IMR: 1997: December: 29 -- Monday, 7:32 p.m.
Our Apartment, Waikiki, Hawai`i
I found the contract.Its existence has reached mythical proportions in recent months. It made for a great story, but I'm sure half the people to whom I told it (I hate writing around split infinitives) think it's just a tall tale.
It's not. I've got it right here, creased and fading.
See, more than two years ago, Jen and I, long settled in this Waikiki apartment, were marveling at the joys of cohabitation. We started talking -- if not seriously -- about having children. Specifically, what their names would be.
Since I was about ten, I've always loved the name Katherine. No real reason; no preschool girlfriends had the name (that would be Erin) nor high school crushes. I just thought it was pretty and elegant. I resolved early on that my daughter -- however unlikely it was that I'd procreate -- would have that name.
Jen loved the name too. Well, almost. For her, it was Catherine. Spelt with a C, as in Wuthering Heights.

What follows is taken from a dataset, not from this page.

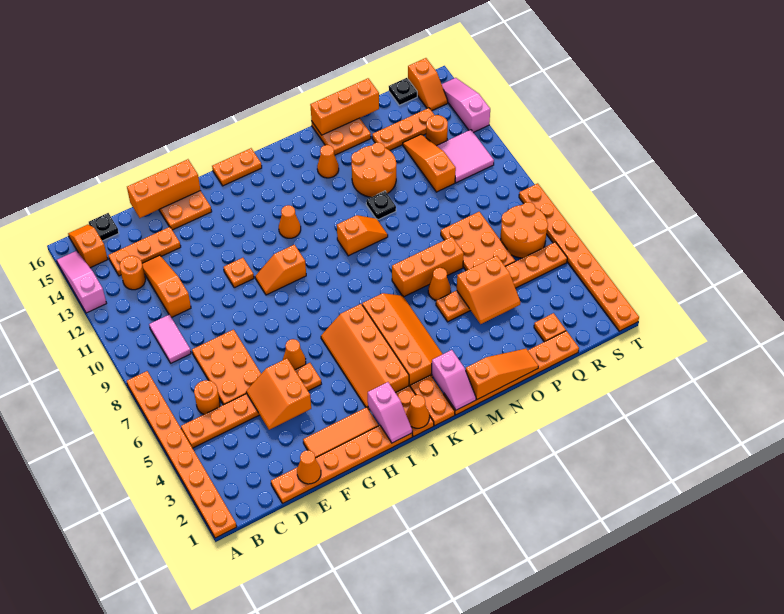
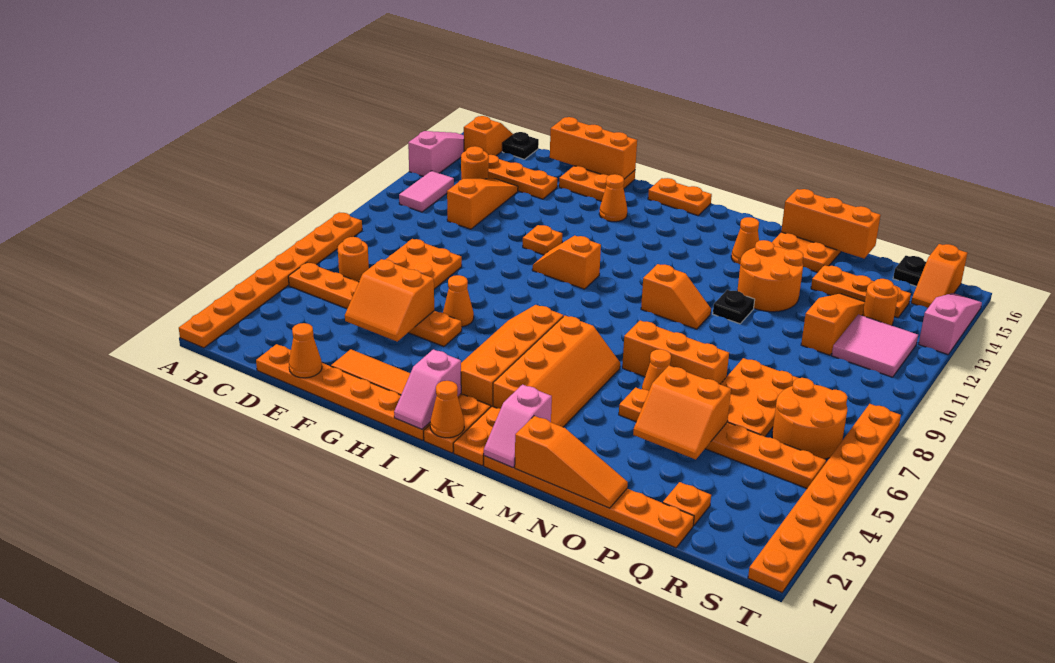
pink tile C9:C10 level 1 -> pink tile B11:B12 level 1
orange slope E4:F5 level 2 top F -> orange slope E4:F5 level 2 top 5
orange cone J12 level 1 -> orange cone H14 level 1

By the time the paper and pen came out, we had argued about it for months. Spontaneously we'd start bickering. "K." "C." "K!" "C!" Over dinner, in the car, at the movies. You'd think we were former Chiefs cheerleaders.
That fateful evening, we were feeling especially playful. I sat down and drafted the contract. The exact text was and is as follows:
"I, Jennifer Anne Eno, do hereby affirm on this, the fifth day of November, nineteen hundred and ninety five, that upon the birth of my first daughter, her name is to be Katherine, spelt with a 'K' as the first letter (as in the 11th letter of the English alphabet).
I do further affirm that violation of this contract will be rectified (1) by legal action, through changing said daughter's name to Katherine; and (2) by tickle torture, through an unspecified period of time, as determined by Ryan M.K. Ozawa, not to exceed fifteen years; and (3) application of twenty hickeys within 24 hours in areas readily visible."
(She'd previously made the mistake of daring me to give her a hickey in the center of her forehead. No, it's not impossible.)
She signed it, as did Nate and his roommate Tim who arrived minutes later.
She says she signed it under duress -- that I was already tickling her and threatening to keep it up. Lies, I tell you, all lies. Both our witnesses will gladly testify to that fact.
When Katherine is old enough, I'll show it to her. And I'll say, "This is why you should never sign whimsical contracts, no matter how ridiculous they may seem at the time."
Time Capsule
- A Honolulu-bound United Airlines flight from Japan hits turbulence and drops a thousand feet in a matter of seconds. One woman is killed and over a hundred injured as the plunge threw passengers and crew flying into the ceiling.
- Hong Kong health officials slaughter every chicken in the province in a drastic effort to curb the spread of the "bird flu," which made dozens sick and has killed four so far.
- A CNN survey finds homocides and other violent crimes in several major U.S. cities dropping for another straight year. New York logged its lowest rate in 30 years.
- UH tried and failed to detonate a cache of old lab chemicals (mostly picric acid) that had turned volatile over the years. They built a pit by the biomedical building and blew up a few jars of the stuff before the explosions made the pit too wide. They'll try again on Saturday.
- Both Honolulu Weekly and the Honolulu Advertiser run color cover spreads on the homeless problem at Honolulu International Airport. State officials and tourism experts say their presence is hurting the visitor industry.
- KITV, the local ABC affiliate, moves to its (reportedly haunted) new studio and makes history as the country's first HDTV-ready, all-digital television station. The news broadcasts are almost too sharp and colorful, the new studio reminiscent of PrimeTime Live's monitor-rich, oak-, glass- and steel-filled broadcast cavern.